I have a question on how finding the joint CDF from two discrete random variables $X$ and $Y$.
Suppose $\Pr(X=x,Y=y)=\frac{1}{8}$ for $x \in \{{3,5}\}$ and $y \in \{{1,2,4,7}\}$, otherwise $\Pr(X=x,Y=y)=0$.

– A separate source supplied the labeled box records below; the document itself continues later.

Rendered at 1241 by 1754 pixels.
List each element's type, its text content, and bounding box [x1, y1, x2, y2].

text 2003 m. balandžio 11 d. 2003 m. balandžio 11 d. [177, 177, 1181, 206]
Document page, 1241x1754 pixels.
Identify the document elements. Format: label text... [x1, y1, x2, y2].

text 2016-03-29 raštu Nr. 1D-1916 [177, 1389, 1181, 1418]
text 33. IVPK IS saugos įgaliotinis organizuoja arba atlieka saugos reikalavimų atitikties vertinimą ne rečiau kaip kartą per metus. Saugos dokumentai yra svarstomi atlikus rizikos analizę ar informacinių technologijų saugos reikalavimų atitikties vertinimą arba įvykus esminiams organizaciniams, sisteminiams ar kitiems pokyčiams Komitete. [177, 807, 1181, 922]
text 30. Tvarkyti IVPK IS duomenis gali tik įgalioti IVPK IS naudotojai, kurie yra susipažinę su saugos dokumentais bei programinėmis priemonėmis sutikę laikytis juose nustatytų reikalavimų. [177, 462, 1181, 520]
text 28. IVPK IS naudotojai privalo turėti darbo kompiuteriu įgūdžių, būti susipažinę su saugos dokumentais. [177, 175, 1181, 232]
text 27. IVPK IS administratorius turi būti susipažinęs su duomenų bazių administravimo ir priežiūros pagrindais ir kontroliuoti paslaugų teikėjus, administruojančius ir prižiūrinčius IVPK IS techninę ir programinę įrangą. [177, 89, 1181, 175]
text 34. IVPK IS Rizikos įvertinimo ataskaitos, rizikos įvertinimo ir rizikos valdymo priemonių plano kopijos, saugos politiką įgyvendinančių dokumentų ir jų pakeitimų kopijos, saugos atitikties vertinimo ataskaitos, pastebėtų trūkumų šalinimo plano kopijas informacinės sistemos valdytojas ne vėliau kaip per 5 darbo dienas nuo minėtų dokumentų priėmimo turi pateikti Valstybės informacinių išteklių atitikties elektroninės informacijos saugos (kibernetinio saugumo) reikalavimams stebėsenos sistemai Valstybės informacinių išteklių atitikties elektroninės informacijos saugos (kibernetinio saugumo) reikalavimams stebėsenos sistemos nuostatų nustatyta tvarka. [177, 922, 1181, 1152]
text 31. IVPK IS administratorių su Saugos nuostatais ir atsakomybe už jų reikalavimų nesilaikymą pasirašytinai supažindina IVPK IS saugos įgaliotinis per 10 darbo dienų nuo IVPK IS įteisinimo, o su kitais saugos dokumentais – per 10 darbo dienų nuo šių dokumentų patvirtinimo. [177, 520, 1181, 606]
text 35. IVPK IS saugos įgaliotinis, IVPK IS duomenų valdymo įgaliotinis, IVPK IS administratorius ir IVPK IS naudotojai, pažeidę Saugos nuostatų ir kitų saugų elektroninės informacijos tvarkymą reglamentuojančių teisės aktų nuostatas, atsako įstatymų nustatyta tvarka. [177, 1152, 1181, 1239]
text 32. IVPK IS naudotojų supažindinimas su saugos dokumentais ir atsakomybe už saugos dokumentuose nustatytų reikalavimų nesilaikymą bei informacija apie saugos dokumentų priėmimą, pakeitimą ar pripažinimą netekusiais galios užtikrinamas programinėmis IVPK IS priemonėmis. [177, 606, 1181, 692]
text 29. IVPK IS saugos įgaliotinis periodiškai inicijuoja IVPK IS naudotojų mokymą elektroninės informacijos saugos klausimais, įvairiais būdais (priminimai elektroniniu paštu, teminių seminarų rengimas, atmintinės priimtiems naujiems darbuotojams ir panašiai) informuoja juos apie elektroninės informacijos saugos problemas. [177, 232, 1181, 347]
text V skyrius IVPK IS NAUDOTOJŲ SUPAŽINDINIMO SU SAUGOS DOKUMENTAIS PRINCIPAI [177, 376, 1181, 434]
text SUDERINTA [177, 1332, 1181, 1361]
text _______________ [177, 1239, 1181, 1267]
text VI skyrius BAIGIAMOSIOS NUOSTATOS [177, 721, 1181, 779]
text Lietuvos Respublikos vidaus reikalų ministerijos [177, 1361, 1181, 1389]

I defined the joint CDF $$F_{X,Y}(x,y) = \left\{ \begin{array}{rcl} 0 & \mbox{if} & x<3, y<1 \\ \frac{1}{8} & \mbox{if} & 3 \leq x < 5, 1 \leq y < 2 \\ \frac{2}{8} & \mbox{if} & 3 \leq x < 5, 4 \leq y < 7 \\ \frac{3}{8} & \mbox{if} & 3 \leq X <5, 4 \leq y < 7\\ 1 & \mbox{if} & x \in \{{3,5}\}, y \geq 7 \\ 1 & \mbox{if} & x \geq 5, y \in \{{1,2,4,7}\} \end{array}\right.$$
It's a little bit of a headache I agree. I find that drinking wine while looking at it helps a bit.
Is this correct?
We have the pmf: $\mathsf P(X{=}x,Y{=}y)=\tfrac 18\mathbf 1_{x\in\{3,5\}, y\in\{1,2,4,7\}}$ so we have 8 points in the joint support. Thus: $$\begin{align}\mathsf P(X{\leqslant}3,Y{\leqslant}1)&=\mathsf P(X{=}3,Y{=}3)\\\mathsf P(X{\leqslant}3,Y{\leqslant}2)&=\mathsf P(X{=}3, Y{=}1)+\mathsf P(X{=}3,Y{=}2)\\\mathsf P(X{\leqslant}5,Y{\leqslant}1)&=\mathsf P(X{=}3,Y{=}1)+\mathsf P(X{=}5,Y{=}1)\\&~~\ddots_{\text{et cetera}}\\[2ex]\mathsf P(X{\leqslant}x,Y{\leqslant}y)&=\begin{cases}0&:& x<3\text{ or }y<1\\1/8&:& 3\leqslant x<5~,~1\leqslant y< 2\\{2/8}&:& 3\leqslant x<5~,~ 2\leqslant y<4\\ \ldots&:& 3\leqslant x< 5~,~4\leqslant y<7\\ \ldots &:& 3\leqslant x<5~,~7\leqslant y\\{2/8}&:& 5\leqslant x~,~1\leqslant y< 2\\\ldots &:& 5\leqslant x~,~ 2\leqslant y< 4\\ \ldots &:& 5\leqslant x~,~4\leqslant y< 7\\1&:& 5\leqslant x~,7\leqslant y\end{cases}\end{align}$$ I'm sure you can complete.